Example 4: Cancer Cell Lines

This example shows the various cell lines that were used in the examples. Cancer cell lines used were K562 myelogenous leukemia cells (ATCC #CCL-243). K562s were lentivirally transduced to stably express human CD19 at equivalent levels as Daudi tumors, or to express HER2 via a doxycycline-inducible system. CD19 levels were determined by staining the cells with α-CD19 APC (BioLegend #302212), and HER2 levels were determined by staining the cells with α-HER2 AF647 (BioLegend #324412). All cell lines were sorted for expression of the transgenes.
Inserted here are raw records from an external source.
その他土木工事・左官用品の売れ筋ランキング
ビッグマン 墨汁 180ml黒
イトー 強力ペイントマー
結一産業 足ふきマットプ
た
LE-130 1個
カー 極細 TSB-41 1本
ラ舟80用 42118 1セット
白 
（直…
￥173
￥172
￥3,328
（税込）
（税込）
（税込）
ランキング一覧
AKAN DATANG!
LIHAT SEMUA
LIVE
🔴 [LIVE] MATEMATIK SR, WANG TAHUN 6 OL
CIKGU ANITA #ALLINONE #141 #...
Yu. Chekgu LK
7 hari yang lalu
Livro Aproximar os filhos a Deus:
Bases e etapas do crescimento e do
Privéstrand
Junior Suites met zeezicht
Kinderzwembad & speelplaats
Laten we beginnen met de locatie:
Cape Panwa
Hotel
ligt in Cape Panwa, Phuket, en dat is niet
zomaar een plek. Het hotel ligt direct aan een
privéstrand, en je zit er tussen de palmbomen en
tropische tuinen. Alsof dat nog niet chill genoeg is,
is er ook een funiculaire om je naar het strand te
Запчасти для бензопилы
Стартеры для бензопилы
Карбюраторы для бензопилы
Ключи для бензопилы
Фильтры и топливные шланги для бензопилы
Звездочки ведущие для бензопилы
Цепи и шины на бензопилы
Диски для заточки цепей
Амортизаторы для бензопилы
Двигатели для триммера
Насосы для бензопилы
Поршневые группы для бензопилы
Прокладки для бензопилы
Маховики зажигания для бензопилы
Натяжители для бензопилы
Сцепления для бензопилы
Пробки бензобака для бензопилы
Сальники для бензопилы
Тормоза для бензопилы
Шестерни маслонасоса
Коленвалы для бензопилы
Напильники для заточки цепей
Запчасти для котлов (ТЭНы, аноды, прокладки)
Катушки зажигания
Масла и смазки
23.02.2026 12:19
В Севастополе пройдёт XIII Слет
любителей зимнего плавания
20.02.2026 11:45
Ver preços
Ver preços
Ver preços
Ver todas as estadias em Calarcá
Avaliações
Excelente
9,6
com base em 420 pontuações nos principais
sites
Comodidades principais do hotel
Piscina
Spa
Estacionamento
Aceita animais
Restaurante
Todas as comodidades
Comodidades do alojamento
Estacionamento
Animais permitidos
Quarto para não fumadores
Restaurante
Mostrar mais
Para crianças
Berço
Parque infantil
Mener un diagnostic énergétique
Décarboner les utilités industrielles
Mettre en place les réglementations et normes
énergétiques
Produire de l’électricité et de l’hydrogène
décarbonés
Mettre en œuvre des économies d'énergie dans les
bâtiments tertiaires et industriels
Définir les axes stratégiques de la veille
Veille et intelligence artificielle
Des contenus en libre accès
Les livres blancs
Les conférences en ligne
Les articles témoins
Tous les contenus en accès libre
Example 5: In Vitro Stimulation of Primary T Cells

For all in vitro T cell stimulations, 1×10⁵ T cells were co-cultured with target cells at a 1:1 ratio in U-bottom 96-well tissue culture plates. The cultures were analyzed at 24 hours or as indicated for reporter activation with a BD Fortessa X-50. All flow cytometry analysis was performed in FlowJo software (TreeStar).

Example 6: Design and Construction of Various Response Element Constructs

a) Construct of BFP and mCherry Under Control of RE (FIG. 1a)

Construction of the full plasmid sequences is as follows. The main backbone (minus the RE element) is SEQ ID NO: 1 which was constructed by standard cloning using linkers and cloning sites in between elements. NR4A1 was constructed by taking SEQ ID NO: 2, attaching overhangs containing EcoRI and BamHI cloning sites, and assembled by In-fusion cloning into the linearized vector of SEQ ID NO: 1, which contains a BFP reporter gene and constitutive PGK-driven mCherry marker gene (SEQ ID NO: 9). For NIR ABC, hu496 and hu319, (SEQ ID NO: 3, 4 and 5 respectively) each was fused with the min. TATA promoter (SEQ ID NO: 13) above to create SEQ ID NO: 6, 7 and 8 by In-fusion cloning. These were then assembled by In-fusion cloning into the linearized vector of SEQ ID NO: 1, which contains a BFP reporter gene and constitutive PGK-driven mCherry marker gene to obtain SEQ ID NO: 10, 11 and 12 respectively.

b) Construction of Full Plasmid Sequence for SFFV Promoter-α-HER2-BBZ-t2a-GFP:

SEQ ID NO:17-20 were assembled by In-fusion into linearized vector, producing the full length plasmid sequence SEQ ID NO:16 (construct shown in FIG. 1C) Other constructs presented in FIGS. 6A, 6B, and 6C were similarly assembled from individual components using In-fusion cloning into linearized vector.